In the past week I’ve sent a get well card, a graduation card, an anniversary card, and am getting my nephew’s third birthday card ready to send to him. The get well card was for my friend Chris, whom I wrote about in my previous blog. His condition has greatly improved–he’s conscious, for starters–and I plan on visiting him again next week in the private hospital he’s been moved to for rehab after the stroke he suffered. I picked out a sort of silly card to make him laugh, but I found myself writing very heartfelt sentiments in it: “You are loved. You have so very many people praying for you.” That sort of thing. I dropped the card in the mail and my thoughts turned to last summer when we reconnected. He’d moved from Palm Springs to LA and then back again, and the first time I saw him again in Palm Springs last July we had some very–well–heartfelt conversations while we laid out and soaked in the Jacuzzi at his condo. He confided to me that he was lonely and afraid he’d be single forever. I was in a fragile place emotionally and was at a complete loss for words; I think I finally mustered up something half-assed like, “Quit looking and he’ll come along outta nowhere.” Which is true, but looking back now…why couldn’t I have said out loud what I wrote in the card the other day? Why did it take him nearly dying for me to remind him he’s loved by so many people? (Romantic love is overrated, but that’s an entirely different blog.) It’s somber occasions like that and giddy accomplishments like graduations, birthdays, and anniversaries that we save those deep sentiments for. Very few of us throw them around at will except with our families and significant others. Maybe that should change; it’s easier said than done. Actually, it’s not easy to say, which is the whole challenge.

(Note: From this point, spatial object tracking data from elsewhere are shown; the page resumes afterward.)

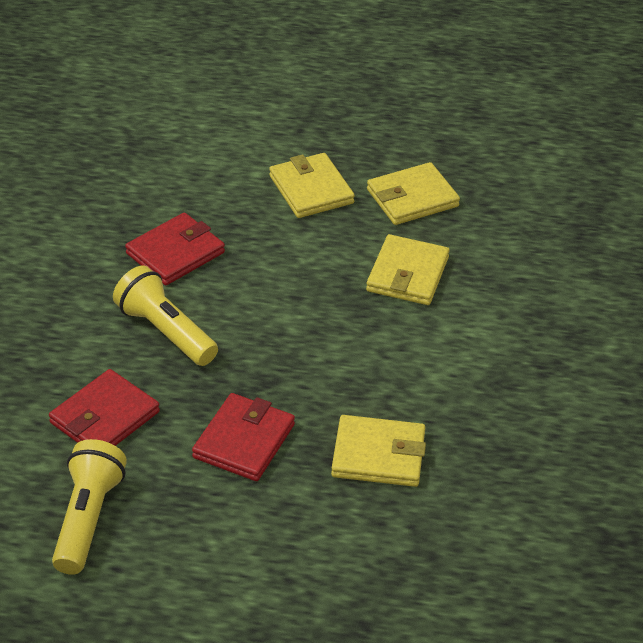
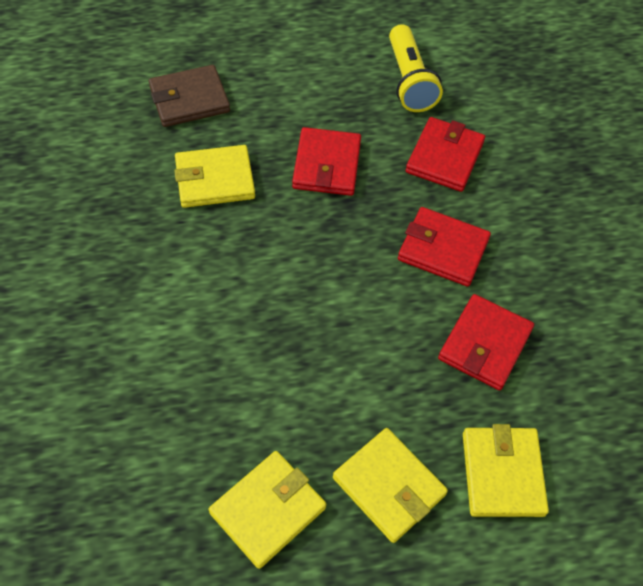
camera: 160 degrees right, 15 degrees up
yellow flashlight [113,266,218,366] -> red wallet [398,207,491,287]
yellow wallet [366,234,450,305] -> yellow wallet moved to [463,424,549,517]
none -> brown wallet [149,65,230,127]

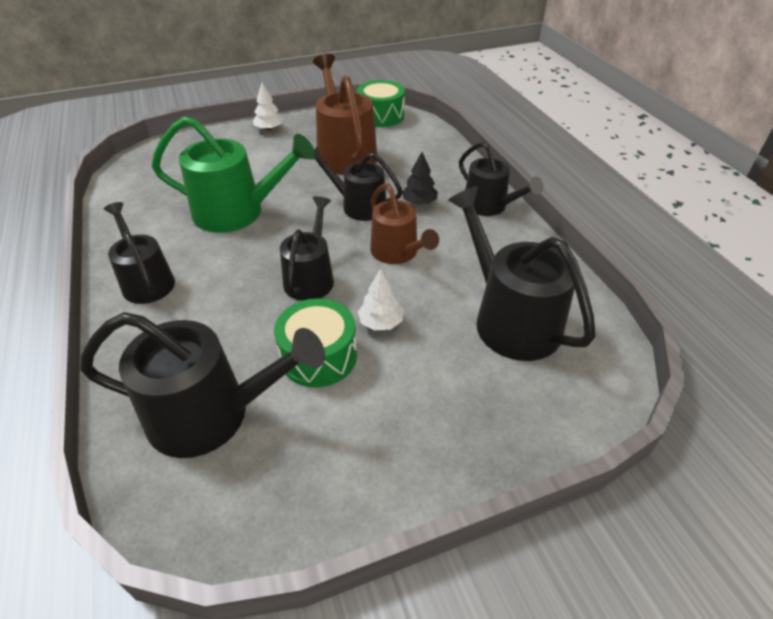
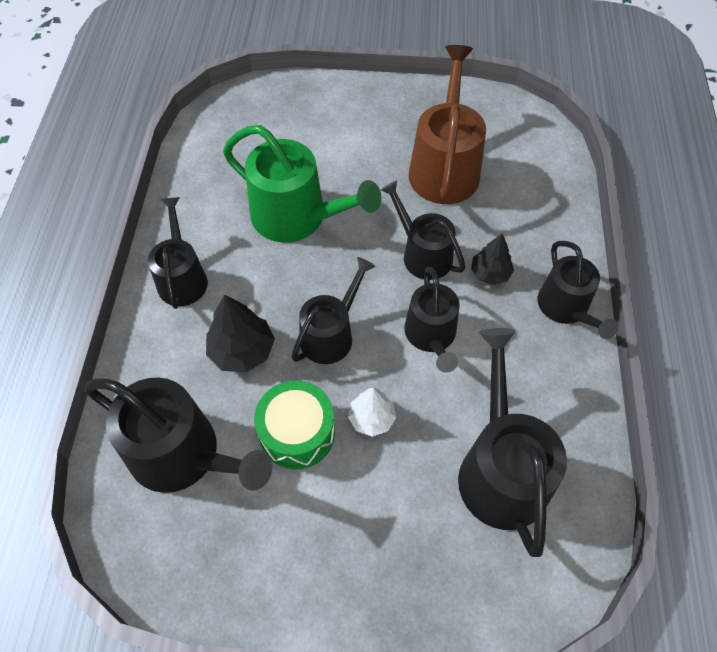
camera: 25 degrees right, 15 degrees up
white tree [253,82,284,131] -> none
green drum [357,80,405,127] -> none
brown watering can [370,183,439,264] -> black watering can [404,267,460,373]
none -> black tree [206,294,275,373]

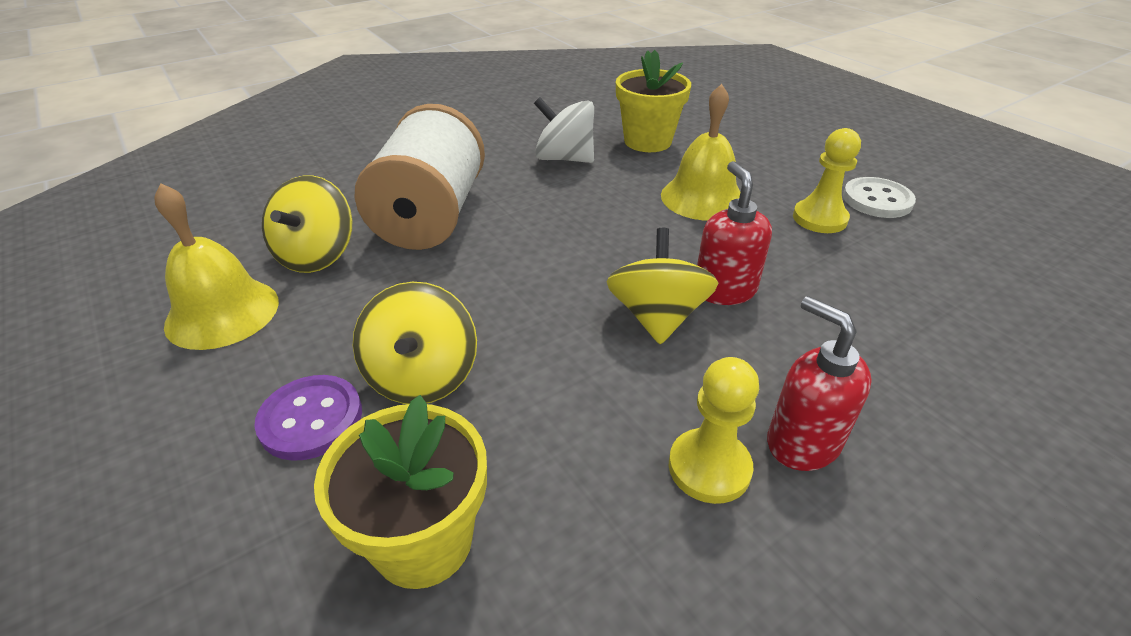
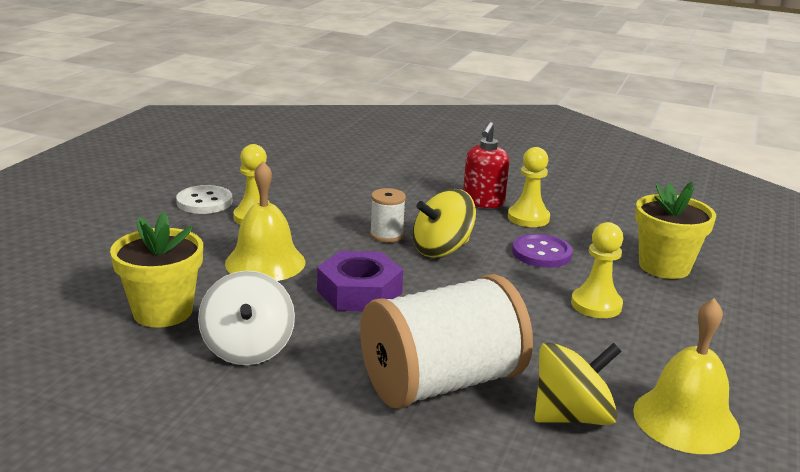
camera: 125 degrees left, 15 degrees down
purple button [254,375,362,461] -> purple button moved to [512,234,573,268]
yellow spinning top [353,282,477,404] -> yellow pawn [571,222,623,318]
red soap dispenser [697,161,772,305] -> white spool [370,188,406,242]
none -> purple nut [317,251,403,311]

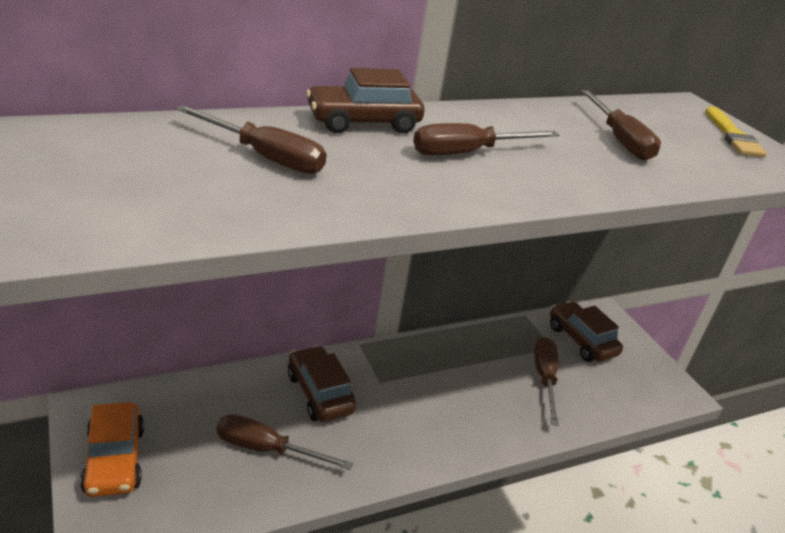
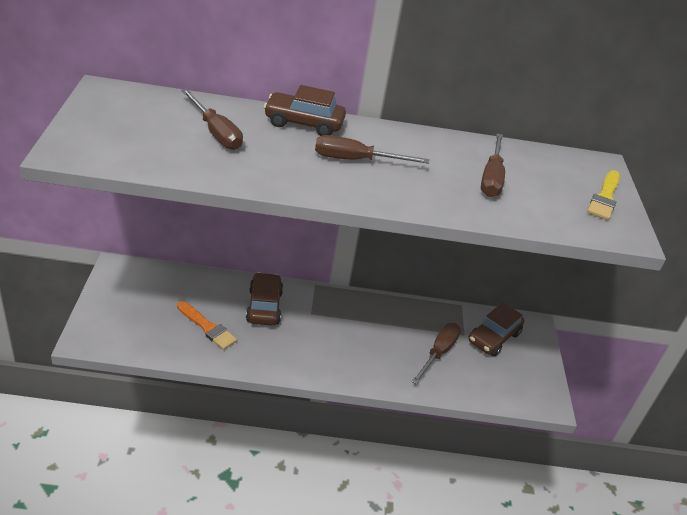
camera: 25 degrees right, 5 degrees up
orange car [80,402,144,497] -> none
brown screwdriver [217,414,353,470] -> orange brush [177,301,237,350]
brown car [550,301,623,362] -> brown car turned 135 degrees counterclockwise [468,302,524,356]

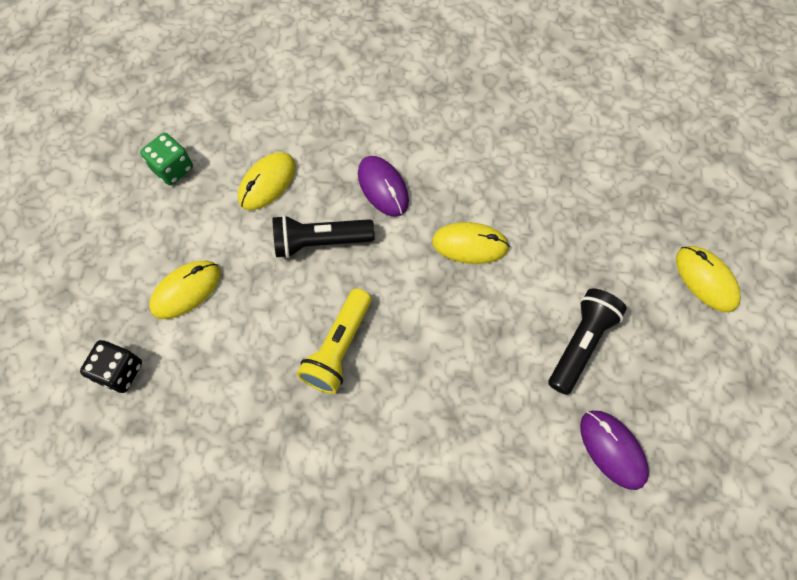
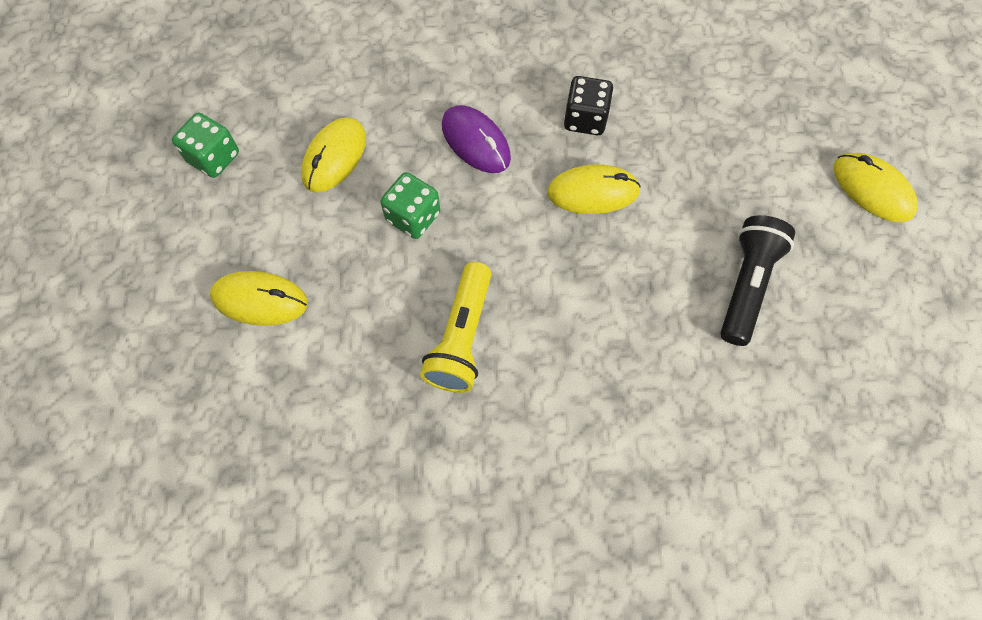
camera: 10 degrees left, 0 degrees up
black dice [80,340,142,393] -> black dice moved to [564,76,613,135]
yellow mouse [149,260,221,319] -> yellow mouse turned 60 degrees clockwise [210,271,307,326]
black flashlight [273,215,375,258] -> green dice [380,172,440,239]
purple mouse [580,411,649,490] -> none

For whatever reason, WordPress won’t let me insert this video directly into the blog like I thought it would, so here’s the link to Josh Groban’s 2006 song “You Are Loved,” which I pawned this blog title from. It’s a great song and I intended to quote some of the lyrics, but instead I want to end with these words from Maya Angelou. She passed away yesterday at the age of 86 after living a wonderfully fulfilling life in which she blessed us with so many quotes chock-full of wisdom, humility, and self-awareness. So listen to Josh’s song if you’d like, and enjoy these words from the gifted wordsmith Dr. Maya Angelou:
“I’ve learned that no matter what happens, or how bad it seems today, life does go on, and it will be better tomorrow. I’ve learned that you can tell a lot about a person by the way he/she handles these three things: a rainy day, lost luggage, and tangled Christmas tree lights. I’ve learned that regardless of your relationship with your parents, you’ll miss them when they’re gone from your life. I’ve learned that making a ‘living’ is not the same thing as making a ‘life.’ I’ve learned that life sometimes gives you a second chance. I’ve learned that you shouldn’t go through life with a catcher’s mitt on both hands; you need to be able to throw something back. I’ve learned that whenever I decide something with an open heart, I usually make the right decision. I’ve learned that even when I have pains, I don’t have to be one. I’ve learned that every day you should reach out and touch someone. People love a warm hug, or just a friendly pat on the back. I’ve learned that I still have a lot to learn. I’ve learned that people will forget what you said, people will forget what you did, but people will never forget how you made them feel.”